法人の確定申告(決算申告)は自分だけでできる?税理士がいないときの申告の流れや作成手順とは

投稿日: , 更新日: , 年末調整・確定申告

法人の確定申告(決算申告)は自分だけでできる?税理士がいないときの申告の流れや作成手順とは

法人には個人事業主と違って「確定申告」はありませんが、決算申告という手続きがあります。企業の事業年度ごとの損益や資産・負債・純資産などをまとめて必要書類を作成することで、個人の確定申告よりも複雑な手順が必要です。

ただ、小規模法人の場合は、税理士に依頼する以外に、自分で進めることもできます。

本記事では法人の確定申告にあたる「決算申告」を経営者が自分で進めるメリット・デメリットや、主な手続きの流れを紹介します。

法人の確定申告に当たる「法人決算」とは

法人決算は個人事業主の確定申告にあたる手続きのことで、法人が1年間の経営の通信簿である決算書を作成して申告と納税を行う手続きを指します。

決算では会社の資産・負債・純資産をまとめた貸借対照表や、損益計算書、その他には、株主資本等変動計算書、個別注記表などの所定の書類も作成することになります。

法人は事業年度終了の2ヶ月以内に法人税や消費税、法人住民税などを計算して税務署に申告・納税しなければいけません。申告期限が土日祝日などの場合は翌日が期限となります。

法人決算を税理士に依頼せずに自分で行うことはできる?

個人事業主が行う確定申告は、税理士に依頼する人のほかに自分で行う人も少なくありません。

一方の法人決算は税理士や会計士などに依頼することが一般的です。ただ、経営者が自分で決算申告をすることは可能で、法的にも何ら問題はありません。

ただ、中堅規模以上の企業の経営者の場合、膨大な取引を自社の人間だけでまとめて正確な決算を行うことは困難です。

ここでは、経営者が自分で法人決算ができるかどうかの判断基準を紹介します。

判断基準1:ひとり社長である

自分で法人決算を行う基準の1つめは、ひとり社長の法人であることです。

1人で決算業務をこなすには、取引量が少なめで内容がシンプルであることが求められます。ひとり社長なら仕事量も調整しやすく、決算期に通常業務をストップして決算業務に集中できる可能性があります。

判断基準2:売上規模が小さい

2つめは、会社の売上規模が小さいことです。

税理士という専門家を利用しないで決算をする場合、売上規模が小さくスモールビジネスであるほうが作業量が少ないため実現できる可能性があります。

決算をするには、日頃の経理業務を含めて簿記の知識を経営者自身が持つことが求められます。とはいえ、知識があったとしても膨大な取引量がある企業で、社長自らが業務の手を止めて確定申告をすることは難しくなります。

判断基準3:節税対策にはこだわらない

3つめは、節税対策にこだわりすぎないことです。

——

> [問題 A]: 抜粋のうち、「ただ、中堅規模以上の企業の経」を含む語句で始まり「集中できる可能性があります。」で終わる部分を、「ひとり社長」を「一人社長」に置き換えて書き直してください。
> [問題 B]:
次の(i)〜(iii)がそれぞれ抜粋の内容と一致するかを「はい」か「いいえ」で答え、判断の根拠となる抜粋の文言をそのまま引用してください。
(i) 法人は事業年度終了から2ヶ月以内に税務署へ申告・納税しなければならない。
(ii) 経営者が自分で決算申告を行うことは法的に認められていない。
(iii) 申告期限が土日祝日などにあたる場合は、その前日が期限となる。

> [提供データ]:

——

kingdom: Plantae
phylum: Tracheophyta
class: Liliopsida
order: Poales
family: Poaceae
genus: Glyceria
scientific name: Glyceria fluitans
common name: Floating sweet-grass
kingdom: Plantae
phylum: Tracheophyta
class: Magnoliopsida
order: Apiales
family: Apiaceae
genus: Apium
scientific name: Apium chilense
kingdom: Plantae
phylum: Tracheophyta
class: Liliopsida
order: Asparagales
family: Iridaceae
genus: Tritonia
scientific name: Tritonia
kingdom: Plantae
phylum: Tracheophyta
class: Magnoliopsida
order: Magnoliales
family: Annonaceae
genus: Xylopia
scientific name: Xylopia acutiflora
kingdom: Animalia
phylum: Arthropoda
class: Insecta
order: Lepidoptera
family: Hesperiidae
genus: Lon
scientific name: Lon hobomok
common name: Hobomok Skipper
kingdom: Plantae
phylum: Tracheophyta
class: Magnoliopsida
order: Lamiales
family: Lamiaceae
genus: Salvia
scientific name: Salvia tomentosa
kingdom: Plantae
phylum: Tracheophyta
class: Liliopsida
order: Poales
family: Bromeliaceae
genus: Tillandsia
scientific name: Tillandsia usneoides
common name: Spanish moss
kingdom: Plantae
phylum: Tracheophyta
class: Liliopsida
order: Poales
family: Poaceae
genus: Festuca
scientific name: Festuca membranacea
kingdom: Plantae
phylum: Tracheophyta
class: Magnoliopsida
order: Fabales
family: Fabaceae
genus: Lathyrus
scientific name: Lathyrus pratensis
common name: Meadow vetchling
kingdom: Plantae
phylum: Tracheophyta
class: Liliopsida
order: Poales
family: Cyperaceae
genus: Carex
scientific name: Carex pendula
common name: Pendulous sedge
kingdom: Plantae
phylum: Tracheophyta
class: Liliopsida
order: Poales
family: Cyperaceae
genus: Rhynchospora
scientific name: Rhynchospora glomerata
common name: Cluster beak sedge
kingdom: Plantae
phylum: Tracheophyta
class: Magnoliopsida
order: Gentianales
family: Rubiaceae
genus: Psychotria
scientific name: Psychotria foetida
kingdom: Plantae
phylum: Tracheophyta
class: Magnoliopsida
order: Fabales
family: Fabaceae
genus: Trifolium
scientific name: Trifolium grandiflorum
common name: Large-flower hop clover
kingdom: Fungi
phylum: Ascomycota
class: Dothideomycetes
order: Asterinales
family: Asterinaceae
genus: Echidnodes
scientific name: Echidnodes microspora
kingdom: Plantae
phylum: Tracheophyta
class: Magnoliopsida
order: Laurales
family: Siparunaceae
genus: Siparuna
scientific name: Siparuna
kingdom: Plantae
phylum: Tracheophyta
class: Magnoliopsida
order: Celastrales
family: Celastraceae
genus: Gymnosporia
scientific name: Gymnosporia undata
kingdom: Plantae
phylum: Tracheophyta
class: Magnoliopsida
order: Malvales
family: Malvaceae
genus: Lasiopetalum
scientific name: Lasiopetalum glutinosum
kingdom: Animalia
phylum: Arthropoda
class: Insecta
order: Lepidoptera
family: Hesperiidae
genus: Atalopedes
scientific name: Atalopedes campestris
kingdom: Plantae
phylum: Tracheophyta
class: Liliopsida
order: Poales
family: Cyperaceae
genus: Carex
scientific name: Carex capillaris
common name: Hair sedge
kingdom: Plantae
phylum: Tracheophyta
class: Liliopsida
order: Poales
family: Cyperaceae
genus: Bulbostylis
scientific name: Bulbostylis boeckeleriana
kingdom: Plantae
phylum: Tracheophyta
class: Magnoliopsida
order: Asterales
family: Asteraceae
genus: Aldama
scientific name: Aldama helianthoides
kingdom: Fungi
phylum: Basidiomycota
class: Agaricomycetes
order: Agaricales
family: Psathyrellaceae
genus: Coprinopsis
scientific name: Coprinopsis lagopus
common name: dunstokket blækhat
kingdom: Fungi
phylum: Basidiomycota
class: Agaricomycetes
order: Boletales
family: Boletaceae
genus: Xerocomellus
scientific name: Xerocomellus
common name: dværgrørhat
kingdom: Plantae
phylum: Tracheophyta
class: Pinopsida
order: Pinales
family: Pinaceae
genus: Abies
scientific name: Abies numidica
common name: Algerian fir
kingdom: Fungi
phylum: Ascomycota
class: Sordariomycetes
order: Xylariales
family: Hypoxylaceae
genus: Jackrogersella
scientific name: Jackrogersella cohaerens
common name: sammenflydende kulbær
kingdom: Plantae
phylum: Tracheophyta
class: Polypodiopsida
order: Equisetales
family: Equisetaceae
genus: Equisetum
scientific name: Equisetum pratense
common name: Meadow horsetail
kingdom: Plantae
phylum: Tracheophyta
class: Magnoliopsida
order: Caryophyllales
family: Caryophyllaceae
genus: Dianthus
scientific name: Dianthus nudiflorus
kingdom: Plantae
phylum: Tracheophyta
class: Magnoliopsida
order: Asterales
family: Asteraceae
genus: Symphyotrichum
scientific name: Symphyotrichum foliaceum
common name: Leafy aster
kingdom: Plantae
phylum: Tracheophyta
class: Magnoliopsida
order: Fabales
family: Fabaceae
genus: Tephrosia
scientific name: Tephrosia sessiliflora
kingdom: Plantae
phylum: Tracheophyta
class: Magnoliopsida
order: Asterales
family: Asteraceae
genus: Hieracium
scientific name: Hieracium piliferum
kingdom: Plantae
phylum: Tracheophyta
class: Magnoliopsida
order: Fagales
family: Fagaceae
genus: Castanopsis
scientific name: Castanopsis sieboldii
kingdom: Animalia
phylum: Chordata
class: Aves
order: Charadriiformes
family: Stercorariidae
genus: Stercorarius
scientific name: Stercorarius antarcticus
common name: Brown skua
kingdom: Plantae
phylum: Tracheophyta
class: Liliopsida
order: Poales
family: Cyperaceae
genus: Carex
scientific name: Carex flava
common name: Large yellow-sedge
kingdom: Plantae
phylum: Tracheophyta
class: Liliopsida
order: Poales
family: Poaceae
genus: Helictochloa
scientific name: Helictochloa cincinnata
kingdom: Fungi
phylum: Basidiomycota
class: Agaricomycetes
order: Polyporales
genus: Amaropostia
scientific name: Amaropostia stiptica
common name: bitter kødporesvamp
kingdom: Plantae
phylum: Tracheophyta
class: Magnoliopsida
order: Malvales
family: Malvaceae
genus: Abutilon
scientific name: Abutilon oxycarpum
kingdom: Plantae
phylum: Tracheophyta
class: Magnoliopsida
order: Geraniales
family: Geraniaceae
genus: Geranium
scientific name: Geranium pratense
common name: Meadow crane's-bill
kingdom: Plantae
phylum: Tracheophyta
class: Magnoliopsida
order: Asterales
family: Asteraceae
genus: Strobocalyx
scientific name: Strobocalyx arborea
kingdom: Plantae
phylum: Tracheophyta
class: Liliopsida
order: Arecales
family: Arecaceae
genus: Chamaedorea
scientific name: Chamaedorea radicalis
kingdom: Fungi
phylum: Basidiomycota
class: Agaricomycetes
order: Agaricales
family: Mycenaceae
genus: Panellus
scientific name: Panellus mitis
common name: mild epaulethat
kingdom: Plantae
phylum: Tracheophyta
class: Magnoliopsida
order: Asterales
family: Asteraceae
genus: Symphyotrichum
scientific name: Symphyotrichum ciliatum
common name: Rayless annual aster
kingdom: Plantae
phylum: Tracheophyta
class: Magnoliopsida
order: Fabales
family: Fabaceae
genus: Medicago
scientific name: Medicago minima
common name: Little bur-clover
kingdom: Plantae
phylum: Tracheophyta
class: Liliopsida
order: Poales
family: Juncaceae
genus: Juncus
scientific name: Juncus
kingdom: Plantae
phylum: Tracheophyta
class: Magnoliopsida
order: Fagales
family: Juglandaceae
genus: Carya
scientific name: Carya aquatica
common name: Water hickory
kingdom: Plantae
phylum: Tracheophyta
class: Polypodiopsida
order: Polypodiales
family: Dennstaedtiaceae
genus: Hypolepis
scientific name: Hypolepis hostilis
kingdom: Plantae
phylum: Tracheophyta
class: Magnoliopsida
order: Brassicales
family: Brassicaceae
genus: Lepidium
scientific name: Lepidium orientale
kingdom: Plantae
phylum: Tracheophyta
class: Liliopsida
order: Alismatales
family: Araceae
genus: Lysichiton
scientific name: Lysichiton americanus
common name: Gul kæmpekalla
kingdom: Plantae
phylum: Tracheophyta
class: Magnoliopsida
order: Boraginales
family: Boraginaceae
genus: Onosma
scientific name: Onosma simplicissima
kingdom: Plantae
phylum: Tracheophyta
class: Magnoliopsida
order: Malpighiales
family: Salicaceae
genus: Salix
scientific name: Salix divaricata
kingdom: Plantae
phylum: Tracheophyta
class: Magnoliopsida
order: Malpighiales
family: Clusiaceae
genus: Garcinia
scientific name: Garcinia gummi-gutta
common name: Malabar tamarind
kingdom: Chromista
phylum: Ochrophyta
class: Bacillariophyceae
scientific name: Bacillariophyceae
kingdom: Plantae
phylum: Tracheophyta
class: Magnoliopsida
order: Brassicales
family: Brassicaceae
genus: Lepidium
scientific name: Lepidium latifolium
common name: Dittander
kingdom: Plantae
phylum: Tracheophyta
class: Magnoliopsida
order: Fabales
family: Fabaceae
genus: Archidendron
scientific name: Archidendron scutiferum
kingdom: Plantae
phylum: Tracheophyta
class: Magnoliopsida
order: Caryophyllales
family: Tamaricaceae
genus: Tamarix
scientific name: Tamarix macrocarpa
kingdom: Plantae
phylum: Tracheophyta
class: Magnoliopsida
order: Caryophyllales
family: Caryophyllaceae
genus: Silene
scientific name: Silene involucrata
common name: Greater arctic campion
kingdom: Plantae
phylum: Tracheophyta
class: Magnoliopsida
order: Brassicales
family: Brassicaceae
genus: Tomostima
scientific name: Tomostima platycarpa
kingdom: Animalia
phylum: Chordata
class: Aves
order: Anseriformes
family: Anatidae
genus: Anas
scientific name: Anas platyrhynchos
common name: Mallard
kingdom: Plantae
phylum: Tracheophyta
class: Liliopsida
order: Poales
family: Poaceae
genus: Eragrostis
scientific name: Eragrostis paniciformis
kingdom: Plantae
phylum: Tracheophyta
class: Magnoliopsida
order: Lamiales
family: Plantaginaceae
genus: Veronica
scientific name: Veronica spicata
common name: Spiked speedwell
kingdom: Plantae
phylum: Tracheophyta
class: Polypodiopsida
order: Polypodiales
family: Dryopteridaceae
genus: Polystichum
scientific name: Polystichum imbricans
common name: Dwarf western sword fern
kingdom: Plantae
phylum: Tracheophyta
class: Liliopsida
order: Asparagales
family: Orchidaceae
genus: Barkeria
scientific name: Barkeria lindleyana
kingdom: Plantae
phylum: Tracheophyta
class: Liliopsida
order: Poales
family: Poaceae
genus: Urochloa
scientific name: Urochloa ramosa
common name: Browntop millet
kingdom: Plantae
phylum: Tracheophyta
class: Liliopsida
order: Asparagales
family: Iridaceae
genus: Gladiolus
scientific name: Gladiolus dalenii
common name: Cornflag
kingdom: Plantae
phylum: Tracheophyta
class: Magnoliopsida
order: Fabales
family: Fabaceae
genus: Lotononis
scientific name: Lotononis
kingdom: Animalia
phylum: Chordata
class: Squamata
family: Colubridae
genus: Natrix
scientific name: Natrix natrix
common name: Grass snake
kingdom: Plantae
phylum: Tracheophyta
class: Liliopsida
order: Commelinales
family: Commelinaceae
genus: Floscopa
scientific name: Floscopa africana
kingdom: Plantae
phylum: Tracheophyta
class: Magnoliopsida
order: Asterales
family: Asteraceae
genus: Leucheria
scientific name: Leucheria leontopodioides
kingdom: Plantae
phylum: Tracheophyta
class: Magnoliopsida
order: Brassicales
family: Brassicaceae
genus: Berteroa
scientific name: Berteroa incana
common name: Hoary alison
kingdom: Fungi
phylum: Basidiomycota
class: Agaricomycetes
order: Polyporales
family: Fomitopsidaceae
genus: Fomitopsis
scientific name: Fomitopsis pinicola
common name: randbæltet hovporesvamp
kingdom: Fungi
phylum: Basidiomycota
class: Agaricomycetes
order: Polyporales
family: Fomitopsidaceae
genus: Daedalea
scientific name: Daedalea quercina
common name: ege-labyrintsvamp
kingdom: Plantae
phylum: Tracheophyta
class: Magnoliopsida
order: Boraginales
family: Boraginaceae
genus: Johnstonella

——

> [解答 A]:
ただ、中堅規模以上の企業の経営者の場合、膨大な取引を自社の人間だけでまとめて正確な決算を行うことは困難です。

ここでは、経営者が自分で法人決算ができるかどうかの判断基準を紹介します。

判断基準1:一人社長である

自分で法人決算を行う基準の1つめは、一人社長の法人であることです。

1人で決算業務をこなすには、取引量が少なめで内容がシンプルであることが求められます。一人社長なら仕事量も調整しやすく、決算期に通常業務をストップして決算業務に集中できる可能性があります。

> [解答 B]:
(i) はい。「法人は事業年度終了の2ヶ月以内に法人税や消費税、法人住民税などを計算して税務署に申告・納税しなければいけません。」
(ii) いいえ。「経営者が自分で決算申告をすることは可能で、法的にも何ら問題はありません。」
(iii) いいえ。「申告期限が土日祝日などの場合は翌日が期限となります。」